***** EXCERPT PROVIDED

Administration of cardioplegia during the exposure of the valvular structure in valvular heart surgery is challenging. In mitral valve surgery, over-traction of the mitral retractor can distort the aortic valve. Therefore, the mitral retractor must be periodically dismounted during the administration of antegrade cardioplegia to ensure aortic valve competency and appropriate delivery to the coronary arteries. In aortic valve surgery, the cardioplegia must be delivered through the coronary ostia. Repetitive manipulation around the coronary ostia may result in a coronary ostial injury. In addition, cardioplegia distribution may not be sufficient from the unbalanced coronary ostial infusion. These maneuvers usually interrupt the surgical workflow when used in conjunction with traditional multidose cardioplegia. The use of retrograde cardioplegia may be a suitable option in this situation. However, it is associated with insufficient protection of the right ventricle[13]. Malposition and dislodging of the coronary sinus catheter can occur during cardiac procedure and lead to undesirable complications such as rupture of the coronary sinus. Moreover, retrograde cardioplegia could not always be achieved, especially in a minimally invasive approach. Thus, a single-dose cardioplegia is an attractive option for myocardial protection during valvular heart surgery. Its longer redosing interval provides an uninterrupted, streamlined surgical workflow. Additionally, fewer manipulations potentially reduce the risk of serious complications.

**********
***** EXCERPTED DATA

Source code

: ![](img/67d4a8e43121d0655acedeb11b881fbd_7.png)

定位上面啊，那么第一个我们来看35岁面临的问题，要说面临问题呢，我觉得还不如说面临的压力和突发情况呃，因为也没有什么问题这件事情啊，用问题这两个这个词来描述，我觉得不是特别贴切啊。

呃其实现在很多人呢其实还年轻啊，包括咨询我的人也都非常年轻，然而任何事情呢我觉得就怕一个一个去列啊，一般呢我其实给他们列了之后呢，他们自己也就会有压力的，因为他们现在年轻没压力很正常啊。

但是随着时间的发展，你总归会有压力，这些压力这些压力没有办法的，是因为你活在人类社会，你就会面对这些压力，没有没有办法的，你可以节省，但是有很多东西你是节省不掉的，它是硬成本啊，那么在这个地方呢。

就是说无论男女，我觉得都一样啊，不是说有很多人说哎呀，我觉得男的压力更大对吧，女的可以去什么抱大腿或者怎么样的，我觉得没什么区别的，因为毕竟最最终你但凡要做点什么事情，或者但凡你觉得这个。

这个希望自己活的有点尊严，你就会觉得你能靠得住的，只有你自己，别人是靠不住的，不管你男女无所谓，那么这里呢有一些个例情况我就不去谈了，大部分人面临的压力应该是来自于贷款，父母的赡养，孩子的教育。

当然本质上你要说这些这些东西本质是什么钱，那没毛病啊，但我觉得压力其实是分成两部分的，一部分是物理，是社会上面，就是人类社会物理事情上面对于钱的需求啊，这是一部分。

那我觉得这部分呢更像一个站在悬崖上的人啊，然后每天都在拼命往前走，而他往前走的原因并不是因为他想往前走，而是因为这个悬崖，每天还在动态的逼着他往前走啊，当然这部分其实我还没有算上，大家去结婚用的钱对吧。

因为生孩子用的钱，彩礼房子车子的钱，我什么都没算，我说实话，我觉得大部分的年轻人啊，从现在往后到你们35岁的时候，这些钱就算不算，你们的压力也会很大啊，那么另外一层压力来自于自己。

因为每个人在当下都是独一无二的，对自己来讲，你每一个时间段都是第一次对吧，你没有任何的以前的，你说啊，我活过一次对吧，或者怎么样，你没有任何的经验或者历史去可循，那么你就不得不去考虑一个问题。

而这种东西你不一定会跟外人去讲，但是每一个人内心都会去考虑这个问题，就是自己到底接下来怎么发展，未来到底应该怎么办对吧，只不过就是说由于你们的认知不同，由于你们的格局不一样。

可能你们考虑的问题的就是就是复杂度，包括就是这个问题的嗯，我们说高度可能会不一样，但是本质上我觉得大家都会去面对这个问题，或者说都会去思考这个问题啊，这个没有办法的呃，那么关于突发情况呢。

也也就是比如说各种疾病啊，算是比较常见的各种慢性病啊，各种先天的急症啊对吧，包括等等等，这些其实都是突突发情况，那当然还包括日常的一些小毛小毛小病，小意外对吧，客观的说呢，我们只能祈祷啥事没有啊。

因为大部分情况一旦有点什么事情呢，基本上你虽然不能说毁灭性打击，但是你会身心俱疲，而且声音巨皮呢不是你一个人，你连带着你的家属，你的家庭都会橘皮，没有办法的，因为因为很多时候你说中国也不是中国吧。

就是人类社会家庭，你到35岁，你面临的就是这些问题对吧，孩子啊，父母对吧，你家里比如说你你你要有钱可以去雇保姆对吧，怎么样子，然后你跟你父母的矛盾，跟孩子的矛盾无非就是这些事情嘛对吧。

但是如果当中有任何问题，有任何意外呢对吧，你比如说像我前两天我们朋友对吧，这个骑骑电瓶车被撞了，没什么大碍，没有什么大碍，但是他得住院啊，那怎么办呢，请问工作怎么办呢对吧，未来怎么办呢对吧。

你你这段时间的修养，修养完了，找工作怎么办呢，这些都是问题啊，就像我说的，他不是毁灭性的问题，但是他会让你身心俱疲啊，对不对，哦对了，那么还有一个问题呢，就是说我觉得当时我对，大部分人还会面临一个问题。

**********

- ABOUT THIS TASK
Write what comes next in the text on cardioplegia in valvular heart surgery, starting after its last sentence. The data is separate material and has no connection to the text about cardioplegia.

- EXERCISE ANSWER
Myocardial injury, represented by peak postoperative troponin T levels in this study, was similar between cardioplegia protocols. Both del Nido and HTK cardioplegias have been reported to have similar or superior myocardial protection compared to the blood cardioplegia strategy[1,2,3,5,8,11]. However, very few studies have a face-to-face comparison between the two cardioplegia protocols. In pediatric patients who underwent elective surgical correction for tetralogy of Fallot, the randomized study by Talwar et al.[12] demonstrated lower postoperative troponin release in the del Nido group than in those who received HTK solution. Lee et al.[6] also reported similar results in minimally invasive cardiac surgery patients. The generally acceptable time limit for a singledose infusion of del Nido cardioplegia is 60-90 minutes[1,3,9,10,11,14]. However, if necessary, additional doses can be administered after 90 minutes of the initial dose. In comparison, the additional dose of HTK cardioplegia may not be required within 180 minutes of the initial dose unless there is a spontaneous return of cardiac electrical activity. Most of these previous studies were performed in low-risk, non-complex, single-valve patients with preserved ventricular function. Therefore, the aortic cross-clamping time is usually < 90 minutes. In our study, the mean aortic cross-clamping time in the del Nido and HTK groups was longer than in other studies (an average of 105 and 104 minutes, respectively) which could be explained by a more complex procedure (e.g., multiple valves surgery) included in our study. Our study’s prolonged aortic cross-clamping time could have been sufficient to produce higher troponin release postoperatively in both groups. Therefore, there was no difference in postoperative troponin levels. Similar results for prolonged aortic-cross clamping time were also observed in Duan et al.[4] complex valve surgery study.
Ventricular fibrillation can occur when the heart muscle is damaged or stressed. This can happen when the heart is exposed to ischemia, hypoxia, or other forms of stress. Therefore, the occurrence of ventricular fibrillation may be an indicator of poor myocardial protection during surgical procedures. According to the finding from Elcik et al.[15], at the messenger ribonucleic acid (mRNA) expression level of associated markers, HTK cardioplegia caused more damage to the myocardium compared to blood cardioplegia. In addition, a significant increase in ventricular fibrillation after aortic cross-clamp removal with HTK cardioplegia has been consistently reported[4,12]. Our study also demonstrated a higher incidence of ventricular fibrillation in the HTK group compared to the del Nido group. This finding may indirectly indicate better myocardial protection with del Nido cardioplegia. However, these findings had no impact on outcomes, as demonstrated by similar postoperative troponin levels and clinical outcomes. On the other hand, another interesting finding is that the use of del Nido cardioplegia is associated with a lower incidence of ventricular fibrillation after aortic cross-clamp removal[2,4,11,12,14]. One of the ingredients of del Nido cardioplegia, lidocaine, may be responsible for these findings.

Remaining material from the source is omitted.